Umbilical cord mesenchymal stem cells protect against obstetric deep venous thrombosis in rats by suppressing ferroptosis.
Xi Cheng, Junrong Zhang, Weina Wang, Dongqin Xia, Lehan Liu, Yuanyuan Xie, Rong Du, Juanjuan Ni, Mu Zhang, Jingjing Ji, Hao Zhang, Huihua Sun, Baolan Sun, Yuquan Zhang
Abstract
Open AccessBACKGROUND: The objective of the current investigation is to explore the role of ferroptosis in mediating the protective effects associated with umbilical cord mesenchymal stem cells (UCMSCs) on obstetric deep venous thrombosis (DVT) in vivo and in vitro. METHODS: A pregnant rat model of DVT was created through the application of a "stenosis" technique targeting the inferior vena cava (IVC). Furthermore, the protective effects of UCMSCs were evaluated on pregnant rats with DVT and impaired endothelial cells. Subsequently, transcriptome sequencing was utilized to pinpoint the genes that exhibited differential expression in the thrombosed IVC tissues of rats belonging to both the DVT) and DVT + UCMSC groups. Finally, the role of the candidate gene was demonstrated.
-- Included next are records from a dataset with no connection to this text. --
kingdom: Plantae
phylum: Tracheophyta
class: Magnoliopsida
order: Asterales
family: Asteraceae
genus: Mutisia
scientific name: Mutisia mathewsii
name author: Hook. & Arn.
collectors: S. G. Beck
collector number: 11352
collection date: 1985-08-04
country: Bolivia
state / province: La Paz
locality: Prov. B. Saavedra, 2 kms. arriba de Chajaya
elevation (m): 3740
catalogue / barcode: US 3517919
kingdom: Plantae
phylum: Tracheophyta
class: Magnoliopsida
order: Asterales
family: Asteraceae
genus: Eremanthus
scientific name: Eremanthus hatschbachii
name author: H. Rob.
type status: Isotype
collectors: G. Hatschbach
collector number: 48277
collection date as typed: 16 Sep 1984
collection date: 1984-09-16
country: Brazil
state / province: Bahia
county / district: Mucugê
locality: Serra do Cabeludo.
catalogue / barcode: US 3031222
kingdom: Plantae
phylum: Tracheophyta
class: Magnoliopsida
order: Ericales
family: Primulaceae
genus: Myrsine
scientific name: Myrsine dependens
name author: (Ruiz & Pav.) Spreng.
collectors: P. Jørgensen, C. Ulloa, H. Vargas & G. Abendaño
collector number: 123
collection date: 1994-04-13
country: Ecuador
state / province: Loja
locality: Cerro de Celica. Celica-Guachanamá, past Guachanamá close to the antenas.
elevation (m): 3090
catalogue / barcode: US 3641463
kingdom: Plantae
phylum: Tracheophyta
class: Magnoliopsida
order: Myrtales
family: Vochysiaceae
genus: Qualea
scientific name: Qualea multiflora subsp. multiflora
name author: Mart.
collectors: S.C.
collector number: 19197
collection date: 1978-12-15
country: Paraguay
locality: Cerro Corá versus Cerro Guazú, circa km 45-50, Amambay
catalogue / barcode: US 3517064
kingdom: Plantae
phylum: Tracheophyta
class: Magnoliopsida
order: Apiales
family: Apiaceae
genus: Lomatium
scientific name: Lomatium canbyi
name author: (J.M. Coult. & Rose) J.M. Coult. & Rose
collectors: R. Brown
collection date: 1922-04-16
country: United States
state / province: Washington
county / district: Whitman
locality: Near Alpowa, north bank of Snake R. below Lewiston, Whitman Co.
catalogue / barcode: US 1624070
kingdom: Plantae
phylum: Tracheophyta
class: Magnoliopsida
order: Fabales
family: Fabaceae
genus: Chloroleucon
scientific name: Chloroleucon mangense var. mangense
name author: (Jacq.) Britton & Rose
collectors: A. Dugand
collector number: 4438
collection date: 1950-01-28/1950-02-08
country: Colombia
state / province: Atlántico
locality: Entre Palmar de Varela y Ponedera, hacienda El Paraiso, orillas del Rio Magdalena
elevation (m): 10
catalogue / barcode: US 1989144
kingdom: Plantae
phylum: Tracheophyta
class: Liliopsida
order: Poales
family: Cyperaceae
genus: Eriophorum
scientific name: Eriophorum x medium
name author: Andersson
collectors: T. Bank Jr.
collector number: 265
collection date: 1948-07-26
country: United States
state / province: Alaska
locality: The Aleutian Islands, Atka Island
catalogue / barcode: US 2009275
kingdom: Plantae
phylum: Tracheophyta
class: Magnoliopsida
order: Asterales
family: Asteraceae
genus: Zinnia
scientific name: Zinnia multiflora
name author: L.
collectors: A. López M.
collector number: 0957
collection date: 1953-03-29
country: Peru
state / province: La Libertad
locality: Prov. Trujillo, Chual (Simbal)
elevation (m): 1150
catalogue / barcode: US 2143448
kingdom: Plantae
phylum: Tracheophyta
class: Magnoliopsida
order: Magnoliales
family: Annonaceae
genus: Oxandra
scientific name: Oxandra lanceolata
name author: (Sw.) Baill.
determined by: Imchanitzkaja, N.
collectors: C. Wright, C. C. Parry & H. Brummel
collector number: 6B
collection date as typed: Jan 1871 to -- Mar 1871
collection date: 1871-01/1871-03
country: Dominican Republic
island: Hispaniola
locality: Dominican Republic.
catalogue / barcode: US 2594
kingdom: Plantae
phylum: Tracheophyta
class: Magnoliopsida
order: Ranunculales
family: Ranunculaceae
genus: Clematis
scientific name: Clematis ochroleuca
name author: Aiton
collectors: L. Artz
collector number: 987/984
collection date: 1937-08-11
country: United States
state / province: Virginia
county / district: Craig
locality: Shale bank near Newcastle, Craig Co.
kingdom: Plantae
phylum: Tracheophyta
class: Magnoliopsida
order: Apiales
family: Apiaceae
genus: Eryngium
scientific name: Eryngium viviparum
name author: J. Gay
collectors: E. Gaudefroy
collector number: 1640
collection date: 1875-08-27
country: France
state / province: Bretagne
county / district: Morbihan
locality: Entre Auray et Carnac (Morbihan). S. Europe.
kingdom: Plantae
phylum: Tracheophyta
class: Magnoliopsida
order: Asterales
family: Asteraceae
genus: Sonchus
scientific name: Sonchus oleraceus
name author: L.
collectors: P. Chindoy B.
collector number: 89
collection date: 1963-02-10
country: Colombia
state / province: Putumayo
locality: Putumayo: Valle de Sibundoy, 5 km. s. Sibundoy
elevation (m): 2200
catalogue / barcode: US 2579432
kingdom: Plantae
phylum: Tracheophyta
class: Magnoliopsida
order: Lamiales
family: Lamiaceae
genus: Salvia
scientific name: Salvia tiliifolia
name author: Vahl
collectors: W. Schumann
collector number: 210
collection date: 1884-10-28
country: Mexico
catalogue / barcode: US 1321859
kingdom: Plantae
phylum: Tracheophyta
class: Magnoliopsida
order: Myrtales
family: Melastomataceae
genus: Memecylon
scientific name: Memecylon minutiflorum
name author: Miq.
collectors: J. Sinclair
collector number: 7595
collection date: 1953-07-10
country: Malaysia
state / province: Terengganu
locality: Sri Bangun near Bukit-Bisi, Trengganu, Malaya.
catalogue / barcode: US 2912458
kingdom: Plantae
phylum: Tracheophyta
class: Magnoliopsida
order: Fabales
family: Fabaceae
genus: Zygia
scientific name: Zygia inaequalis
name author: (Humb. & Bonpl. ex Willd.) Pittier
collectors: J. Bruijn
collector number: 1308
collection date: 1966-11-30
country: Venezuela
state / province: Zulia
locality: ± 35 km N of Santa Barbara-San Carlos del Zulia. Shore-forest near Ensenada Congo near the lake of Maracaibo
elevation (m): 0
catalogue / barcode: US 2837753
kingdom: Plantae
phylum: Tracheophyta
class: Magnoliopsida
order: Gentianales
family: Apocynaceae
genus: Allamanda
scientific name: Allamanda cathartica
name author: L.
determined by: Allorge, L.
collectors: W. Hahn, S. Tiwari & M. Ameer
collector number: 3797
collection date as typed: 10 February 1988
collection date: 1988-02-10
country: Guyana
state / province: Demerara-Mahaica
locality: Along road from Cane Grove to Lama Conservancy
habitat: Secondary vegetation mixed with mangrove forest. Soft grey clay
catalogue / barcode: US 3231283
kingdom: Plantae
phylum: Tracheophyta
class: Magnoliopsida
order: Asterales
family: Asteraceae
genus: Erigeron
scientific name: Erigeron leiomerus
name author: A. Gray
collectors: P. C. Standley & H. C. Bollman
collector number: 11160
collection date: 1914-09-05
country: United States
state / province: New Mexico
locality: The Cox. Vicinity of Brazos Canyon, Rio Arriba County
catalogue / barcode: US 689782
RESULTS: The administration of UCMSCs into pregnant rats diagnosed with DVT notably led to a greater degree of angiogenesis, alleviated coagulation, inflammation, and ferroptosis, and ameliorated the pregnancy outcomes. In vitro, erastin induced typical features related to ferroptosis. UCMSC-conditioned medium (UC-CM) effectively enhanced the capacity of dysfunctional endothelial cells to undergo proliferation, migration, invasion, and the formation of vessel-like structures, and normalized the levels of reactive oxygen species and malondialdehyde. The analysis of KEGG pathway enrichment revealed that the signaling pathway associated with ferroptosis in the thrombosed tissues of rats in the UCMSC group markedly suppressed. The levels of arachidonate-15-lipoxygenase (ALOX15), a marker related to ferroptosis, was significantly downregulated in both thrombosed tissues and endothelial cells sorted out from these tissues after UCMSC transplantation. Furthermore, the function of ALOX15 was verified in vitro and in vivo. In conclusion, this study suggested that UCMSCs mitigated the inflammation levels, facilitated recanalization, and improved pregnancy outcomes in cases of obstetric DVT by mitigating ferroptosis within endothelial cells.